Type header optimization

cbaxter / InfinityMQ

A .NET Message Transport on Steroids

GNU Lesser General Public License v3.0

5 stars 1 forks source link

Type header optimization #16

Open jgoz opened 12 years ago

jgoz commented 12 years ago

The current Type header format in MessageWriter should be profiled and improved if possible/necessary.

The performance impact of using a versionless AQN may not matter with large messages, but it could become an issue for small messages, especially if a compact binary serializer is used (i.e., protobuf).

Required/desirable properties for Type encoding:

Deterministic and consistent, even across process & machine boundaries
Filterable - should be in such a format that a subscriber could easily ignore messages based on the type header without a lot of computation
Small and fast

jgoz commented 12 years ago

After some thought, the current implementation is probably sufficient for a general-case baseline given that the encoded type names are being cached.

What we may want to do is make this functionality pluggable so that client applications can use their own Type header format. For maximum performance (and with considerable effort), clients could specify type IDs at compile time and potentially reduce the type header to a constant 4 bytes instead of 50-80 bytes.

CaptainCodeman commented 12 years ago

Yes, we were aiming for an easy out-of-the-box experience with no configuration required but allow people to override things when optimizing.

BTW: I think the FullName would be a good compromise instead of the AssemblyQualifiedName. Shorter and avoids some potential assembly-versioning issues (or creates different ones!).

CaptainCodeman commented 12 years ago

Oops, didn't read the full code :)

I know I'm just benchmarking in my head but in my experience doing direct string manipulation (e.g. split, join) will be much faster than using a Regex (even if it were compiled).

I'll do some proper testing and update it tonight if it's significant

jgoz commented 12 years ago

You're probably right about Regex being slower, but this will only happen if the message type hasn't been seen before.

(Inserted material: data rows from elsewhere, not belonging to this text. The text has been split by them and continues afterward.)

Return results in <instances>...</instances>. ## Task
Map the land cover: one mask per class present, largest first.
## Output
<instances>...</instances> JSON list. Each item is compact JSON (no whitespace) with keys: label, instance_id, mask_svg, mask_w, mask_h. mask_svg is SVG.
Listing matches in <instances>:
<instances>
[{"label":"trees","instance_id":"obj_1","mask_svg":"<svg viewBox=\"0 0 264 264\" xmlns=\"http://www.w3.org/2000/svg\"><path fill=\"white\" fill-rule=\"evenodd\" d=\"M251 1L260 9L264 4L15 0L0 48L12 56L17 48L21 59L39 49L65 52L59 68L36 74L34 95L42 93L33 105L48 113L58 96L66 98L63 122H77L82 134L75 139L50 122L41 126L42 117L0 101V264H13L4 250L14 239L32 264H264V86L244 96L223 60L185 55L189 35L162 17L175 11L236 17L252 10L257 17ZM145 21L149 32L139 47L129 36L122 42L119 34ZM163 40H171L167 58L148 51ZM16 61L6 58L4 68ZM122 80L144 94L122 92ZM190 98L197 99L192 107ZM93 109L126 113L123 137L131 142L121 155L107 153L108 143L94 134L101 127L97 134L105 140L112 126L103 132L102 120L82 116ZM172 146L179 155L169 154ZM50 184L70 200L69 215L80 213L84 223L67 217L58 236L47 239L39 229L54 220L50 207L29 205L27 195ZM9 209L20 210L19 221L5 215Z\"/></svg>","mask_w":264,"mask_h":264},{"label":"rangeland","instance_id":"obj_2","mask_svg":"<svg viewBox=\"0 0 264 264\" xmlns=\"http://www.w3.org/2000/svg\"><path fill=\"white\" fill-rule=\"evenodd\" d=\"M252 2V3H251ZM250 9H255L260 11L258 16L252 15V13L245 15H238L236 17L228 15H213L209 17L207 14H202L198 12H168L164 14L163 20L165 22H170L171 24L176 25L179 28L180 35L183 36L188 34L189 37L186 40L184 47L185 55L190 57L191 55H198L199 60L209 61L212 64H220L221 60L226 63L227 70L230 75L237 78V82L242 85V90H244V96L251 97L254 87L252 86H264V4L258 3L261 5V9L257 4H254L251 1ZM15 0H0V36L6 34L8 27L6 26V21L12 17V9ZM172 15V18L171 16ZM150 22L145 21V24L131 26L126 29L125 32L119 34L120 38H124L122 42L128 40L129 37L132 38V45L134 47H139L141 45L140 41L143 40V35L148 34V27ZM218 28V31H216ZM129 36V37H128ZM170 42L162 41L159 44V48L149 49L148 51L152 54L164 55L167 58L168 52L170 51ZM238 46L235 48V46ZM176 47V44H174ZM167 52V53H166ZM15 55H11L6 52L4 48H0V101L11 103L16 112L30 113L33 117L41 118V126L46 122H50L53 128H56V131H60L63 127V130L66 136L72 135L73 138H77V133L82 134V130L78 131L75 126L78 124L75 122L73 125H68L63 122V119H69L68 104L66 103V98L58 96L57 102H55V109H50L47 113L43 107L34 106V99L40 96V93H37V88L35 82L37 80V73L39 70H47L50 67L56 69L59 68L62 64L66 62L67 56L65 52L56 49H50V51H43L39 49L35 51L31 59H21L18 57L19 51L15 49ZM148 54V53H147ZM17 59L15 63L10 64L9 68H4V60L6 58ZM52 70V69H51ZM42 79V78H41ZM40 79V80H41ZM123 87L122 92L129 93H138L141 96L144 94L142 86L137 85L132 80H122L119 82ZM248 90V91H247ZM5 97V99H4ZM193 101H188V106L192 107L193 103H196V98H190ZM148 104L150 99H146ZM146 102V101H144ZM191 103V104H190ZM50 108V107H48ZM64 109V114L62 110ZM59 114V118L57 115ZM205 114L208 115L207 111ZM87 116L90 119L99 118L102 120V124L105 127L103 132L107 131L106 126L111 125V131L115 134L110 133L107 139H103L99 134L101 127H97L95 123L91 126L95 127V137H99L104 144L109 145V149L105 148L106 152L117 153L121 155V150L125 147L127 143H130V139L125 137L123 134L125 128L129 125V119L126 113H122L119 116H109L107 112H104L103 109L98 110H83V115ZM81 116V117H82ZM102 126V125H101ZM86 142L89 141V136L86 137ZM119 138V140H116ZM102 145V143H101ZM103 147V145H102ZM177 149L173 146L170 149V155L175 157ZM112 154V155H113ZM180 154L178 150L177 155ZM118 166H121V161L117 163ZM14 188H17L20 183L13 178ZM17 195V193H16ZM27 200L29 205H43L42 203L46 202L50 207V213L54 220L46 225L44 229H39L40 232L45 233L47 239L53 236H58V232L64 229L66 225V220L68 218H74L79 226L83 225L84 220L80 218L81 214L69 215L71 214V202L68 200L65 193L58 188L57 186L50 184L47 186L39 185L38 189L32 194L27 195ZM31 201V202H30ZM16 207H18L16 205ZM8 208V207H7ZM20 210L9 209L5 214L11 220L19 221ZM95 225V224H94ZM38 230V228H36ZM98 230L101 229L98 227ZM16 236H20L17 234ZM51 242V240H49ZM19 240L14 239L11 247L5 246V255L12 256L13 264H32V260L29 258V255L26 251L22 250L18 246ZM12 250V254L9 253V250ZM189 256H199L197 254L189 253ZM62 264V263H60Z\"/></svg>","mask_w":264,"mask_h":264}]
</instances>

Hopefully, client apps will not have millions of message types...

CaptainCodeman commented 12 years ago

Ok, I really, really need to read the code don't I?! :)

cbaxter commented 12 years ago

The reason that the AssemblyQualifiedName is being used is to ensure that when Type.GetType(name) is called it can correctly locate the type in whatever assembly it may exist. The Regex is being used to strip out the version information. We could arguably drop the PublicKeyToken etc, but at the very least we need the assembly name I think?

The 'Type' frame is cached for reuse, so a given type header will only ever exist once and should not need to be rebuilt. The receiving end also caches the Type once found so it never needs to be looked up again.

I would not expect to have millions of message types, heck hundreds of message types is highly unlikely.

cbaxter commented 12 years ago

As for making the Type header format pluggable, that is a good idea; and would tie in issue #9 of having 'keyed' headers to identify the key/value pair.